Good News for People Who Love Bad News (2004) created quite a predicament for Modest Mouse. It fashioned two varied groups of listeners – one being the purists, pissed off with the departure of the band from relative indie rock obscurity, and the other: teen girls, shouting “Oh my God! Modest Mouse!” when they heard “Float On” on the radio. The original fan-base will complain that the band has “sold out,” but finding harsh criticism for Good News that doesn’t involve the phrase “the old stuff was better” was difficult. So inherently, old Modest fans will be disgruntled by We Were Dead Before the Ship Even Sank, and though the album is their most accessible yet, it doesn’t take away from their penchant for trying new things and making them work successfully.
We Were Dead is a slight continuation of Good News – featuring more glimpses of optimism and aesthetically pleasing harmonies juxtaposed with lead singer Isaac Brock’s callous vocals – which may or may not be a bad thing … depending on your loyalties to the group. “Fire It Up” features normal song conventions with a discernible chorus and bridge section and a hopeful ending from Brock: “Well we always, always, had it all.” “Little Motel” is a fluffy, harmonic contemplation on love, unlike their downtrodden, cynical productions of the past.
The addition of Smiths’ guitarist Johnny Marr to the group was the most eagerly anticipated storyline, but the move remains inconsequential, as most songs don’t exhibit a new guitar sound. But many offer richer harmonies and less grating slide-guitar work than past efforts, perhaps due to Marr’s presence. “Dashboard” may be the most obvious example, and will also be the most hated track on the album by purists. Quick and poppy guitar riffs meet a horn and a Far Eastern-sounding string section that strays miles away from their early aesthetic. Isaac Brock’s uncharacteristically sub-par lyrics are a surprise as well: “Well it would’ve been, could’ve been worse than you would ever know / Oh, the dashboard melted, but we still have the radio.”
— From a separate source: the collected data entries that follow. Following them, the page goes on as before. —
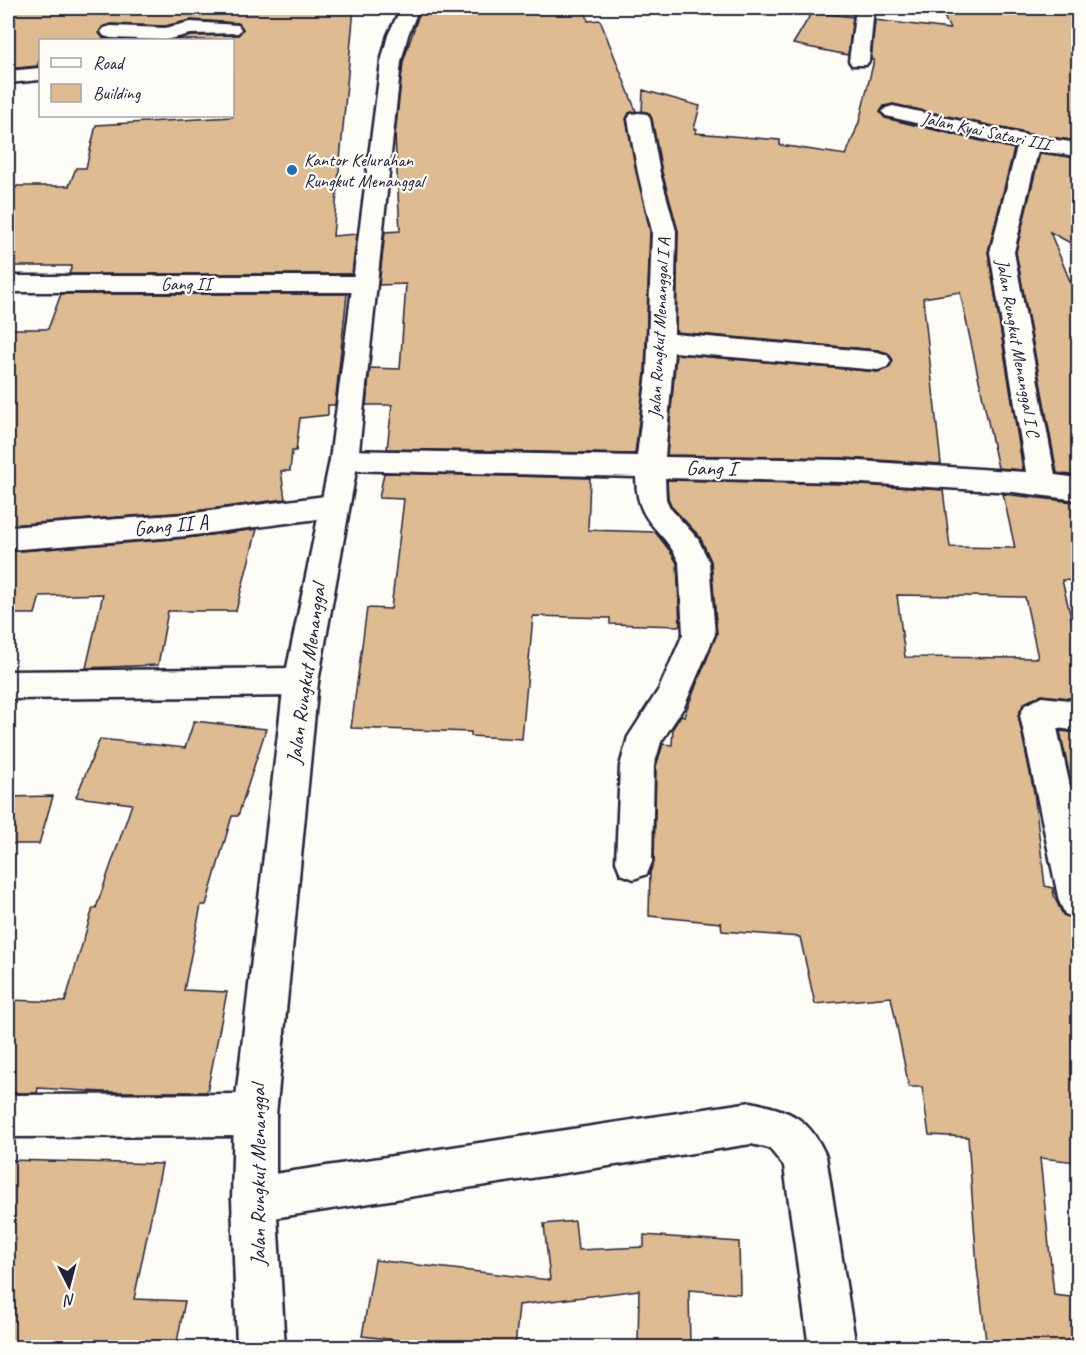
<svg xmlns="http://www.w3.org/2000/svg" width="1086" height="1355" viewBox="0 0 1086 1355" font-family="Caveat,sans-serif">
  <style>
    .building { fill: #debb90; stroke: #22223b; stroke-width: 1.5; fill-rule: evenodd }
    .lines { fill: none; stroke-linecap: round; stroke-linejoin: round }
    .minor-casing { stroke: #22223b; stroke-width: 5 }
    .major-casing { stroke: #22223b; stroke-width: 5 }
    .minor { fill: #fdfcf7; fill-rule: evenodd }
    .major { fill: #fdfcf7; fill-rule: evenodd }
    .poi-dot { fill: #1f6fb2; stroke: #fdfcf7; stroke-width: 2 }
    .labels { text-anchor: middle; dominant-baseline: central; stroke-width: 4.5; stroke-linejoin: round; paint-order: stroke }
    .far-street-label { font-size: 18px; fill: #22223b; stroke: #fdfcf7 }
    .far-poi-label { font-size: 18px; fill: #22223b; stroke: #fdfcf7; text-anchor: start }
    .street-label { font-size: 21px; fill: #22223b; stroke: #fdfcf7 }
  </style>
  <rect width="100%" height="100%" fill="#fdfcf7"/>
  <filter id="ink" filterUnits="userSpaceOnUse"><feTurbulence type="fractalNoise" baseFrequency=".0167" numOctaves="2"/><feDisplacementMap in="SourceGraphic" scale="12" xChannelSelector="R" yChannelSelector="G"/><feConvolveMatrix kernelMatrix="1 2 1 2 8 2 1 2 1" color-interpolation-filters="sRGB"/></filter>
  <g filter="url(#ink)">
    <path class="building" d="M8 8H354L333 236 357 234 352 274H69L72 266H8V189H15L17 186H69L76 168H86L96 125 232 117V40H173L191 36 238 35 243 29 238 23 191 20 165 26 110 24 102 27 99 33 103 38 118 40H40V59L37 66 8 69Z
      M421 8H513L512 13 585 8 588 21 600 20 636 111 629 113 626 119 650 231 645 373 635 454 387 449 392 405H366L370 368 400 369 406 284 379 285 385 232 400 231 395 135 403 62Z
      M960 8H1030L1032 11H1045L1047 14H1078V141L1029 134 893 104 884 106 880 112 885 118 1014 149 988 252 1023 470 998 468 960 292 923 298 941 464 844 458 667 455 676 354 878 372 889 368 893 360 888 353 878 350 676 332 678 231 662 172 652 119 649 113 642 111 643 90 700 106 694 129H697L695 133 780 140V145L846 155 859 122 874 60H871L875 20 950 29 941 10H961Z
      M812 12 853 17 848 55 793 44Z
      M1040 153 1078 158V247L1050 232 1078 301V476L1057 473 1016 252Z
      M61 294H347L335 405H328V415L300 418 296 451H292L290 471H281L285 499 187 512 8 525V329H48Z
      M384 473 590 478 588 530 655 532 670 551 677 563 680 626 610 624V618L533 616 522 739 471 736V732L351 728 367 608 391 609 404 499 379 498Z
      M667 480 844 484 943 490 950 547 1015 548 1003 494 1074 502 1078 520V581L1062 580 1078 647V699L1041 695 1024 703 1018 715 1034 792 1045 886 1053 888 1054 896 1063 915 1078 921V1162L1040 1158 1054 1295 1078 1298V1347H1041L986 1341 977 1267 968 1137 929 1135 922 1087H909L891 997 815 1004 800 937 722 931 721 923 649 916 650 872 654 862 656 766 663 744 672 745 673 728 681 715 684 716 717 634 711 561 700 537 672 507 668 498ZM897 595 1025 597 1038 658 905 657Z
      M257 529 236 611H168L158 665 86 668 103 594 40 596 35 614H8V552L187 538Z
      M194 721 266 729 238 816H232L206 905H201L184 990 227 992 207 1092H103L38 1088 37 1093H8V1000L65 1002 93 908H96L132 804 76 797 100 739 185 748Z
      M1060 731 1078 733V796H1074Z
      M53 796 39 844H8V797Z
      M8 1160 162 1164 134 1299 185 1301 176 1347H8Z
      M575 1221 578 1250 644 1247V1235L739 1242 740 1294 689 1290 690 1347H638L639 1290 519 1305 515 1347H396L397 1340 362 1336 375 1260 550 1280 544 1224Z"/>
    <g class="lines">
      <g class="minor-casing">
        <path id="minor" d="M856 8H874L869 61 866 65H852L849 61Z
          M191 22 238 25 241 29 238 33 191 34 165 40 111 38 104 36 101 32 104 28 111 26 165 28Z
          M40 68V80L8 83V71Z
          M893 106 1029 136 1078 143V156L1038 151 1014 252 1055 475 1078 478V500L1013 492 844 482 665 478 666 499 670 508 698 539 709 562 715 634 684 707 661 742 654 766 652 862 647 874 634 879 621 874 616 862 620 766 628 737 659 689 683 634 679 562C662 525 637 527 636 477L344 470 334 467 330 460 334 453 344 450 637 456 647 373 652 231 638 173 628 119 631 114 639 113 647 114 650 119 660 173 676 231 674 334 878 352 887 355 891 361 887 367 878 370 674 352 665 457 844 460 1026 472 990 252 1017 147 886 116 882 112 886 108Z
          M8 276H364L373 278 376 284 373 290 364 292H8Z
          M333 495 343 498 348 506 343 514 333 517 187 536 8 550V527L187 514Z
          M301 668 313 672 318 682 313 692 301 696 8 699V671Z
          M1042 697 1078 701V731L1057 728 1078 822V919L1065 914 1059 901 1020 715 1025 705Z
          M255 1094 270 1100 276 1115 270 1130 255 1136 8 1137V1095Z
          M751 1102C790 1111 809 1117 826 1156L856 1348H809L784 1166 769 1148 751 1144 254 1221 238 1215 232 1199 238 1183 254 1177Z"/>
      </g>
      <g class="major-casing">
        <path id="major" d="M401 8H419L408 35 401 62 358 460 318 682 276 1115V1199L285 1348H237L232 1199 234 1115 284 682 330 460 381 62 388 35Z"/>
      </g>
      <use href="#minor" class="minor"/>
      <use href="#major" class="major"/>
    </g>
  </g>
  <circle class="poi-dot" cx="292" cy="170" r="6"/>
  <g class="labels">
    <g class="far-street-label">
      <text transform="translate(986 131) rotate(12)">Jalan Kyai Satari III</text>
      <text x="186" y="284">Gang II</text>
      <text transform="translate(659 328) rotate(-87)">Jalan Rungkut Menanggal I A</text>
      <text transform="translate(1018 348) rotate(80)">Jalan Rungkut Menanggal I C</text>
    </g>
    <g class="far-poi-label">
      <text x="304" y="160">Kantor Kelurahan<tspan x="304" dy="21">Rungkut Menanggal</tspan></text>
    </g>
    <g class="street-label">
      <text transform="translate(711 468) rotate(1)">Gang I</text>
      <text transform="translate(171 525) rotate(-6)">Gang II A</text>
      <text transform="translate(306 674) rotate(-82)">Jalan Rungkut Menanggal</text>
      <text transform="translate(258 1175) rotate(-90)">Jalan Rungkut Menanggal</text>
    </g>
  </g>
  <rect width="1086" height="1355" fill="none" stroke="#fdfcf7" stroke-width="30"/>
  <rect x="15" y="15" width="1056" height="1325" fill="none" stroke="#22223b" stroke-width="2" filter="url(#ink)"/>
  <rect x="39" y="39" width="195" height="78" fill="#fdfcf7" stroke="#a5a5ac" stroke-width="1.5"/>
  <rect x="51" y="58" width="30" height="9" fill="#fdfcf7" stroke="#a5a5ac" stroke-width="1.5"/>
  <text x="93" y="69" font-size="18" fill="#22223b">Road</text>
  <rect x="51" y="84" width="30" height="18" fill="#debb90" stroke="#a5a5ac" stroke-width="1.5"/>
  <text x="93" y="99" font-size="18" fill="#22223b">Building</text>
  <g transform="translate(69 1286) rotate(174)" stroke="#fdfcf7" stroke-width="4.5" paint-order="stroke">
  <path d="M0-4.5L10 22L0 15L-10 22Z" fill="#22223b"/>
  <text y="-9" font-size="16" font-weight="bold" text-anchor="middle" fill="#22223b">N</text>
  </g>
</svg>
Despite “Dashboard,” We Were Dead doesn’t lose any of Brock’s frank lyrical abilities, ones that still posit him as one of the most underrated lyricists of the current generation. The sharp “Parting of Sensory” sees Brock and company returning to the depressing territory of The Moon and Antarctica (2002), “Just a way to pull apart / Dehydrate back into minerals / A life long walk to the same exact spot.” The song effortlessly flows toward an uproarious climax of handclaps, vocal layering and violin as Brock stringently bellows “Someday you will die, somehow, and someone’s gonna steal your carbon.”
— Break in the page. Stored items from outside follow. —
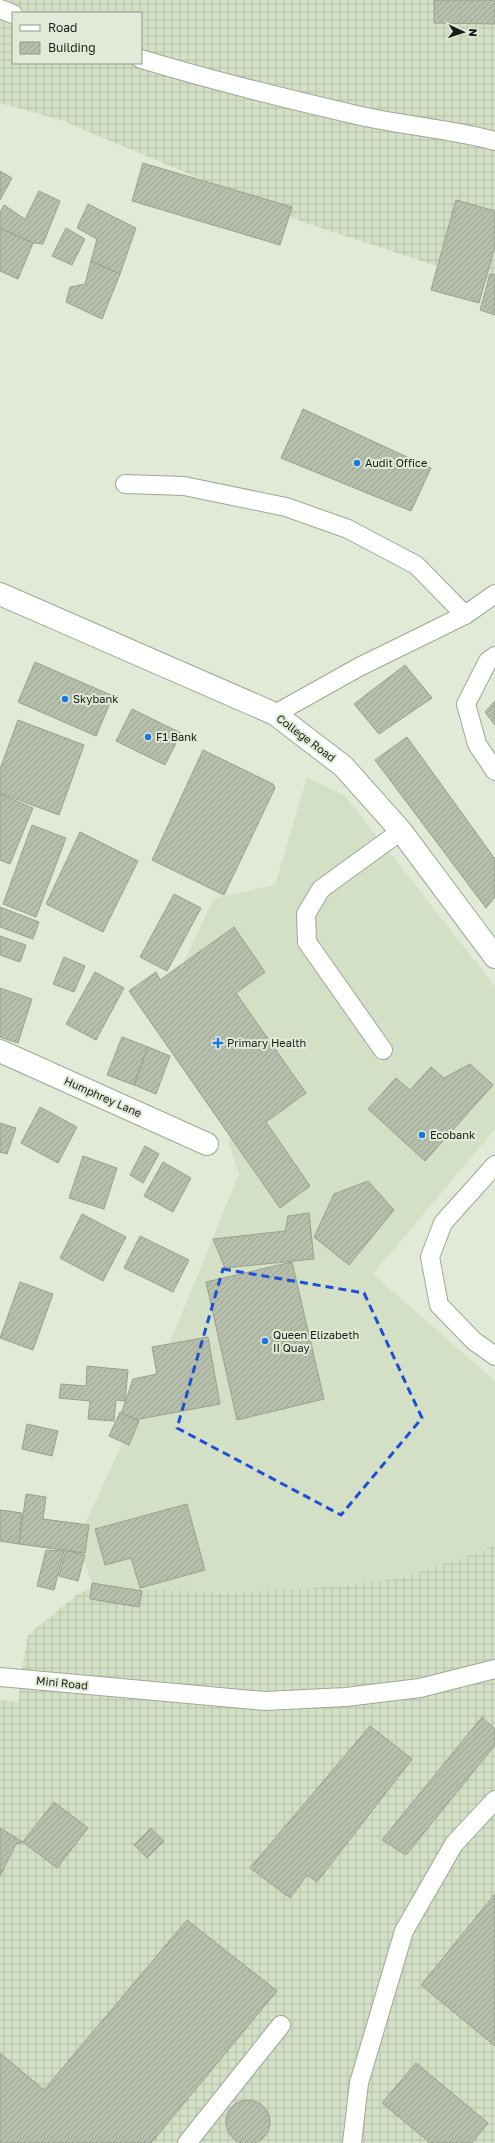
<svg xmlns="http://www.w3.org/2000/svg" width="495" height="2143" font-family="'Golos Text',sans-serif">
	<defs>
		<pattern id="industrial-grid" width="8" height="8" patternUnits="userSpaceOnUse"><rect width="8" height="8" fill="#d4e0c6"/><path d="M0 4h8M4 0v8" fill="none" stroke="#b5c0a9"/></pattern>
		<pattern id="building-hatch" width="6" height="6" patternUnits="userSpaceOnUse"><rect width="6" height="6" fill="#b6beac"/><path d="M-1 1l2-2M0 6l6-6M5 7l2-2" fill="none" stroke="#9ca393"/></pattern>
	</defs>
	<rect width="100%" height="100%" fill="#e1ead7"/>
	<path fill="#d4e0c6" d="M 307,777 L 345,796 L 495,986 L 495,1129 L 373,1274 L 495,1381 L 495,1545 L 483,1551 L 401,1578 L 330,1587 L 228,1593 L 93,1587 L 77,1541 L 173,1335 L 239,1174 L 229,1144 L 233,1121 L 159,1014 L 214,898 L 275,885 Z"/>
	<g fill="url(#industrial-grid)" fill-rule="evenodd">
		<path d="M 0,0 L 495,0 L 495,285 L 306,223 L 61,120 L 0,103 ZM 13,13 L 141,13 L 141,63 L 13,63 Z"/>
		<path d="M 495,1545 L 495,2143 L 0,2143 L 0,1700 L 19,1702 L 20,1678 L 28,1635 L 77,1595 L 93,1587 L 228,1593 L 330,1587 L 401,1578 L 483,1551 Z"/>
	</g>
	<g fill="url(#building-hatch)" stroke="#98a18f">
		<path d="M 434,0 L 495,0 L 495,24 L 434,23 Z"/>
		<path d="M 143,163 L 292,207 L 280,245 L 132,201 Z"/>
		<path d="M 0,171 L 12,178 L 0,200 Z"/>
		<path d="M 39,191 L 60,201 L 43,244 L 33,243 L 0,228 L 0,212 L 4,205 L 25,219 Z"/>
		<path d="M 456,200 L 495,211 L 495,246 L 479,303 L 431,290 Z"/>
		<path d="M 88,204 L 136,228 L 120,274 L 91,261 L 97,239 L 77,228 Z"/>
		<path d="M 0,228 L 33,243 L 18,279 L 0,271 Z"/>
		<path d="M 66,228 L 85,239 L 72,265 L 52,256 Z"/>
		<path d="M 91,261 L 120,274 L 102,319 L 66,302 L 70,287 L 85,284 Z"/>
		<path d="M 490,274 L 495,275 L 495,315 L 480,310 Z"/>
		<path d="M 303,409 L 431,468 L 411,511 L 281,458 Z"/>
		<path d="M 35,662 L 113,696 L 96,736 L 18,702 Z"/>
		<path d="M 405,665 L 432,698 L 379,734 L 354,704 Z"/>
		<path d="M 495,701 L 495,725 L 485,712 Z"/>
		<path d="M 132,709 L 181,733 L 165,765 L 116,741 Z"/>
		<path d="M 18,720 L 84,745 L 59,815 L 0,793 L 0,769 Z"/>
		<path d="M 407,737 L 495,859 L 495,897 L 486,908 L 375,760 Z"/>
		<path d="M 203,750 L 273,784 L 275,788 L 224,895 L 152,860 Z"/>
		<path d="M 0,794 L 33,808 L 10,864 L 0,860 Z"/>
		<path d="M 32,825 L 66,838 L 36,917 L 3,904 Z"/>
		<path d="M 80,832 L 138,861 L 103,932 L 46,904 Z"/>
		<path d="M 174,894 L 201,908 L 167,971 L 140,957 Z"/>
		<path d="M 0,907 L 39,922 L 33,939 L 0,927 Z"/>
		<path d="M 234,927 L 265,972 L 236,993 L 306,1093 L 266,1122 L 310,1186 L 280,1208 L 129,991 L 156,972 L 160,980 Z"/>
		<path d="M 0,936 L 26,945 L 20,962 L 0,955 Z"/>
		<path d="M 64,957 L 85,966 L 74,992 L 53,984 Z"/>
		<path d="M 95,972 L 124,988 L 96,1040 L 66,1024 Z"/>
		<path d="M 0,988 L 32,999 L 18,1043 L 0,1037 Z"/>
		<path d="M 122,1037 L 148,1047 L 134,1085 L 107,1075 Z"/>
		<path d="M 148,1047 L 170,1056 L 156,1094 L 134,1085 Z"/>
		<path d="M 470,1064 L 493,1085 L 425,1161 L 368,1109 L 396,1078 L 410,1090 L 431,1067 L 444,1078 Z"/>
		<path d="M 40,1107 L 77,1127 L 58,1163 L 21,1143 Z"/>
		<path d="M 0,1123 L 16,1128 L 7,1154 L 0,1152 Z"/>
		<path d="M 145,1146 L 159,1154 L 143,1183 L 130,1175 Z"/>
		<path d="M 83,1156 L 117,1168 L 104,1209 L 69,1198 Z"/>
		<path d="M 163,1162 L 191,1178 L 173,1212 L 144,1196 Z"/>
		<path d="M 368,1181 L 394,1210 L 349,1265 L 314,1237 L 334,1194 Z"/>
		<path d="M 309,1213 L 314,1259 L 225,1268 L 213,1239 L 285,1231 L 288,1216 Z"/>
		<path d="M 82,1214 L 126,1237 L 103,1281 L 60,1258 Z"/>
		<path d="M 140,1236 L 189,1260 L 173,1292 L 124,1268 Z"/>
		<path d="M 292,1262 L 324,1399 L 237,1420 L 206,1282 Z"/>
		<path d="M 20,1282 L 53,1294 L 33,1350 L 0,1338 Z"/>
		<path d="M 208,1337 L 220,1404 L 118,1423 L 133,1379 L 157,1374 L 152,1347 Z"/>
		<path d="M 87,1366 L 128,1370 L 125,1401 L 116,1400 L 114,1421 L 88,1419 L 90,1401 L 59,1398 L 61,1384 L 86,1386 Z"/>
		<path d="M 120,1412 L 139,1421 L 129,1445 L 109,1436 Z"/>
		<path d="M 27,1424 L 58,1431 L 52,1456 L 22,1449 Z"/>
		<path d="M 26,1494 L 46,1497 L 43,1519 L 89,1525 L 85,1553 L 19,1544 Z"/>
		<path d="M 187,1504 L 205,1570 L 140,1588 L 131,1558 L 105,1565 L 95,1529 Z"/>
		<path d="M 0,1510 L 22,1513 L 19,1544 L 0,1541 Z"/>
		<path d="M 46,1550 L 64,1551 L 54,1590 L 37,1586 Z"/>
		<path d="M 66,1550 L 85,1555 L 78,1581 L 59,1576 Z"/>
		<path d="M 92,1583 L 142,1591 L 139,1607 L 90,1599 Z"/>
		<path d="M 482,1717 L 495,1729 L 495,1745 L 406,1855 L 382,1840 Z"/>
		<path d="M 370,1726 L 412,1759 L 317,1882 L 307,1875 L 290,1898 L 250,1868 Z"/>
		<path d="M 54,1802 L 88,1828 L 57,1868 L 23,1842 Z"/>
		<path d="M 0,1828 L 23,1842 L 16,1844 L 0,1876 Z"/>
		<path d="M 151,1828 L 164,1841 L 147,1858 L 134,1845 Z"/>
		<path d="M 495,1894 L 495,2046 L 421,1985 Z"/>
		<path d="M 187,1920 L 277,1991 L 151,2143 L 0,2143 L 0,2053 L 44,2090 Z"/>
		<path d="M 416,2063 L 488,2123 L 472,2143 L 430,2143 L 382,2103 Z"/>
		<circle cx="248" cy="2122" r="22"/>
	</g>
	<g fill="none" stroke-linecap="round" stroke-linejoin="round">
		<defs>
			<g id="service">
				<path d="M 0,9 L 13,14"/>
				<path d="M 141,59 C 214,81 287,99 361,116 C 406,126 451,129 495,141"/>
				<path d="M 125,484 L 184,486 L 286,507 L 348,529 L 416,565 L 465,615"/>
				<path d="M 495,656 L 488,661 L 466,704 L 477,744 L 495,771"/>
				<path d="M 275,714 L 359,667 L 465,615 L 495,594"/>
				<path d="M 383,1050 L 307,942 L 306,914 L 321,889 L 401,831"/>
				<path d="M 495,1165 L 443,1223 L 430,1257 L 439,1305 L 474,1341 L 495,1356"/>
				<path d="M 0,1677 L 265,1701 L 346,1697 L 420,1688 L 495,1669"/>
				<path d="M 187,2143 L 281,2025"/>
				<path d="M 352,2143 L 359,2083 L 404,1931 L 454,1844 L 495,1800"/>
			</g>
			<g id="minor">
				<path d="M 0,594 L 275,714 L 343,766 L 401,831 L 495,957"/>
				<path d="M 0,1051 L 207,1144"/>
			</g>
		</defs>
		<use href="#service" stroke="#9fa795" stroke-width="20"/>
		<use href="#minor" stroke="#9fa795" stroke-width="24"/>
		<use href="#service" stroke="#fff" stroke-width="18"/>
		<use href="#minor" stroke="#fff" stroke-width="22"/>
	</g>
	<path fill="none" stroke="#1d4ed8" stroke-width="3" stroke-dasharray="8 5" stroke-linejoin="round" d="M 223,1269 L 364,1293 L 422,1418 L 341,1515 L 177,1428 Z"/>
	<g fill="#137ae2" stroke="#e1ead7" stroke-width="1.5">
		<circle cx="357" cy="463" r="4"/>
		<circle cx="65" cy="699" r="4"/>
		<circle cx="148" cy="737" r="4"/>
		<path d="M216 1037h4v4h4v4h-4v4h-4v-4h-4v-4h4z"/>
		<circle cx="422" cy="1135" r="4"/>
		<circle cx="265" cy="1341" r="4"/>
	</g>
	<g text-anchor="middle" stroke-width="4" stroke-linejoin="round" paint-order="stroke">
		<g font-size="11" fill="#1a1d17" stroke="#e1ead7" text-anchor="start">
			<text x="365" y="467">Audit Office</text>
			<text x="73" y="703">Skybank</text>
			<text x="156" y="741">F1 Bank</text>
			<text x="227" y="1047">Primary Health</text>
			<text x="430" y="1139">Ecobank</text>
			<text x="273" y="1339">Queen Elizabeth<tspan x="273" dy="13">II Quay</tspan></text>
		</g>
		<g font-size="11" fill="#1a1d17" stroke="#e1ead7">
			<text transform="translate(306 738) rotate(37)" y="4">College Road</text>
			<text transform="translate(103 1097) rotate(24)" y="4">Humphrey Lane</text>
			<text transform="translate(62 1683) rotate(6)" y="4">Mini Road</text>
		</g>
	</g>
	<rect x="12" y="12" width="130" height="52" fill="#e1ead7" stroke="#91988a"/>
	<rect x="20" y="25" width="20" height="6" fill="#ffffff" stroke="#91988a"/>
	<text x="48" y="32" font-size="12" fill="#1a1d17">Road</text>
	<rect x="20" y="42" width="20" height="12" fill="url(#building-hatch)" stroke="#91988a"/>
	<text x="48" y="52" font-size="12" fill="#1a1d17">Building</text>
	<g transform="translate(463 32) rotate(93)" stroke="#e1ead7" stroke-width="3" paint-order="stroke">
	<path d="M0-3L7 15L0 10L-7 15Z" fill="#1a1d17"/>
	<text y="-6" font-size="11" font-weight="bold" text-anchor="middle" fill="#1a1d17">N</text>
	</g>
</svg>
Modest Mouse also adds to their laundry list of collaborators on We Were Dead, enlisting the vocal abilities of James Mercer (The Shins), who makes a peculiar addition considering the contrasting styles of their respective bands. “Missed the Boat” boasts a backing chorus from Mercer and fades into a “Float On” type groove without all the poppy effects. Mercer’s vocals echo Brock’s in “We’ve Got Everything,” a choppy foot-stomper melded together by the pair’s unique harmonic blend.
Two of the albums closers successfully combine the new Modest Mouse with the old. “Spitting Venom” fuses the heavy guitar mish-mashes of This is a Long Drive for Someone with Nothing to Think About (1996) with the new-school horns and Brock’s in-your-face lyrical rantings. “People as Places as People” may be one of the most simplistic effort on the album, but still packs a steady punch, held down by its direct lyrics: “It was not the intention / But we let it all go / Well it messed up the function / And sure fucked up the flow / I hardly have people that I needed to know / Cause you’re the people that I wanted to know.”
Whatever the reason for their new sound – search for stardom, Johnny Marr, boredom – We Were Dead doesn’t disappoint. No, it’s not the old Mouse, and we won’t have another Lonesome Crowded West, but Brock and crew are here to stay. So stop whining you purists, and quietly enjoy this fine album.